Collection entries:
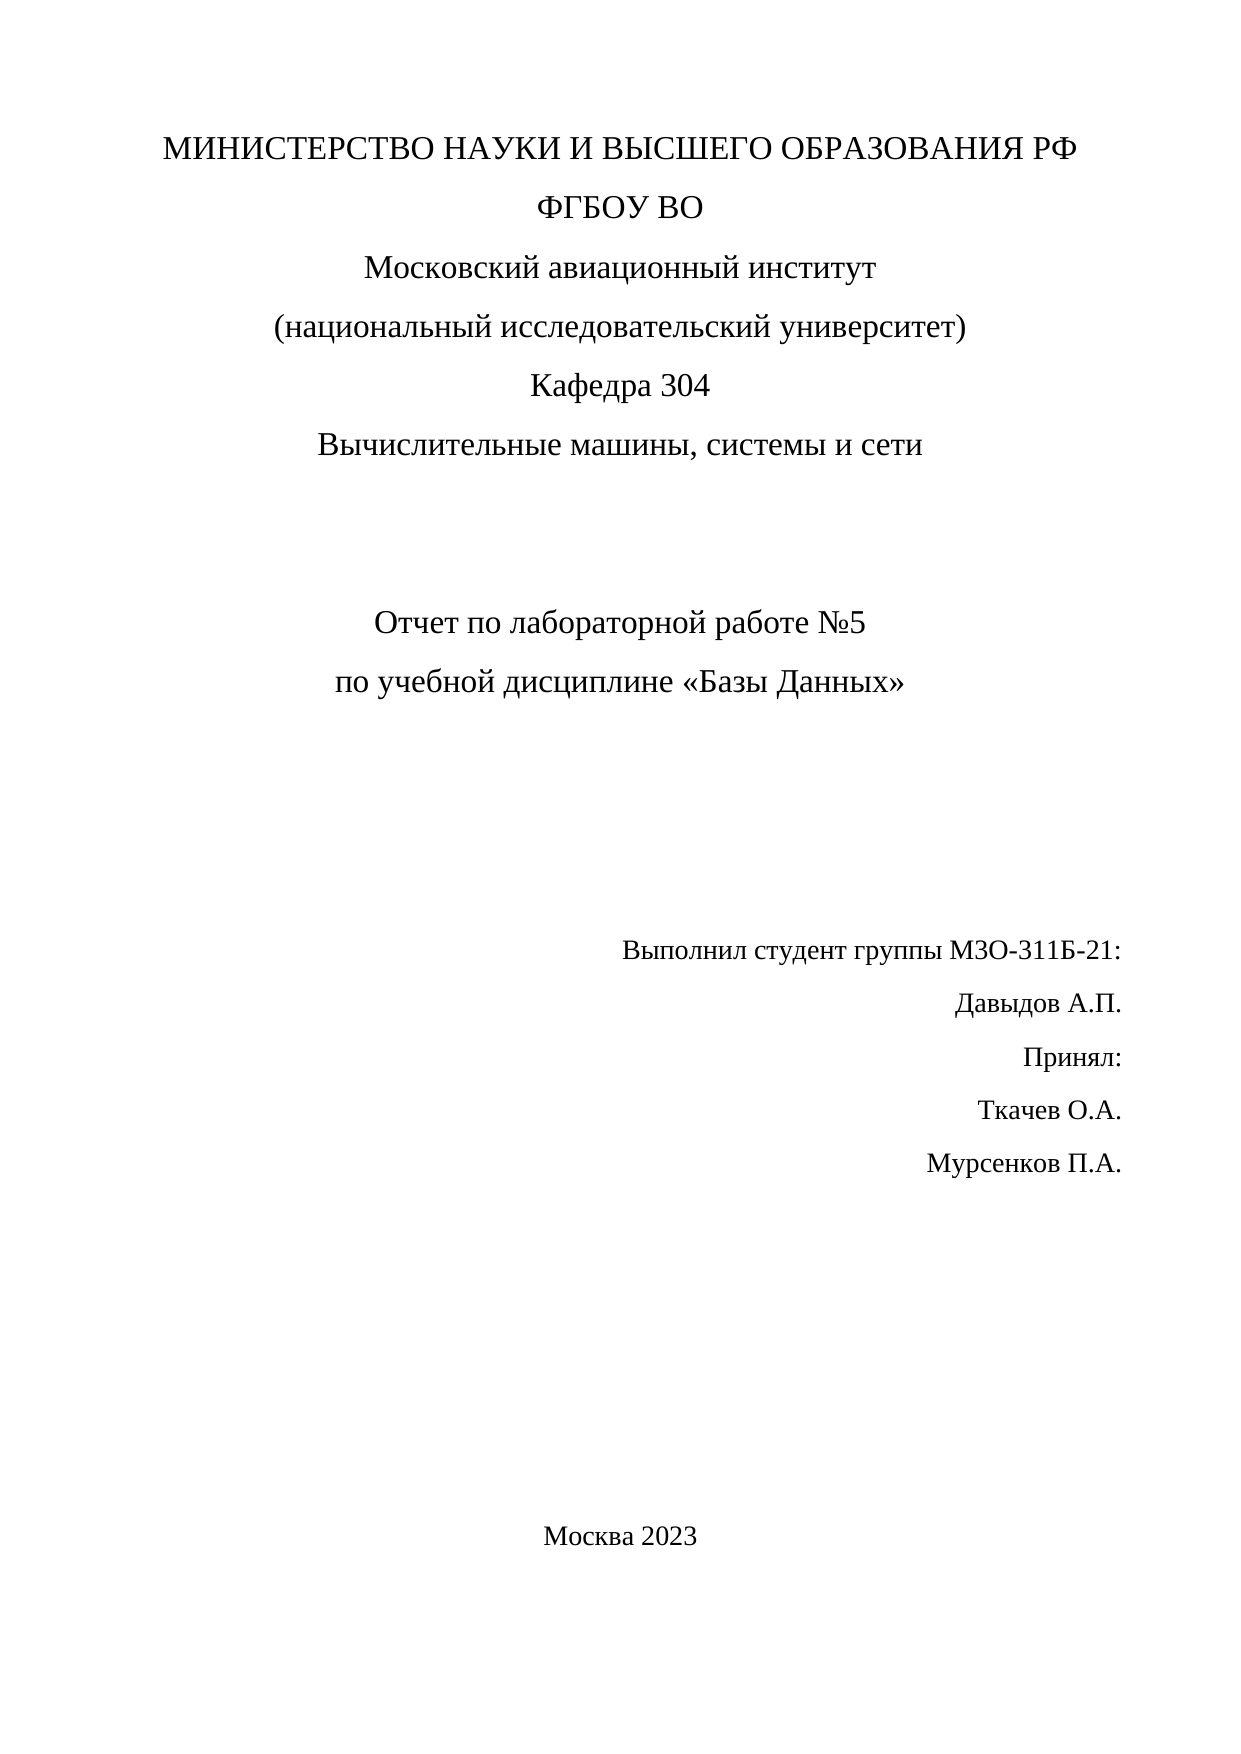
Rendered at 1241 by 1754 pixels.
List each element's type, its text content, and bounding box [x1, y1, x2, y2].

text Москва 2023 [118, 1519, 1122, 1551]
text Мурсенков П.А. [118, 1146, 1122, 1178]
text по учебной дисциплине «Базы Данных» [118, 661, 1122, 699]
text (национальный исследовательский университет) [118, 306, 1122, 344]
text МИНИСТЕРСТВО НАУКИ И ВЫСШЕГО ОБРАЗОВАНИЯ РФ [118, 128, 1122, 167]
text Ткачев О.А. [118, 1093, 1122, 1125]
text ФГБОУ ВО [118, 188, 1122, 226]
text Отчет по лабораторной работе №5 [118, 602, 1122, 640]
text Вычислительные машины, системы и сети [118, 424, 1122, 463]
text Выполнил студент группы М3О-311Б-21: [487, 933, 1122, 966]
text Давыдов А.П. [487, 986, 1122, 1019]
text Кафедра 304 [118, 365, 1122, 403]
text Московский авиационный институт [118, 247, 1122, 285]
text Принял: [118, 1039, 1122, 1072]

## DIRECTIVE
From the listing above, extract every line that contains the word "content".

## REPLY
List each element's type, its text content, and bounding box [x1, y1, x2, y2].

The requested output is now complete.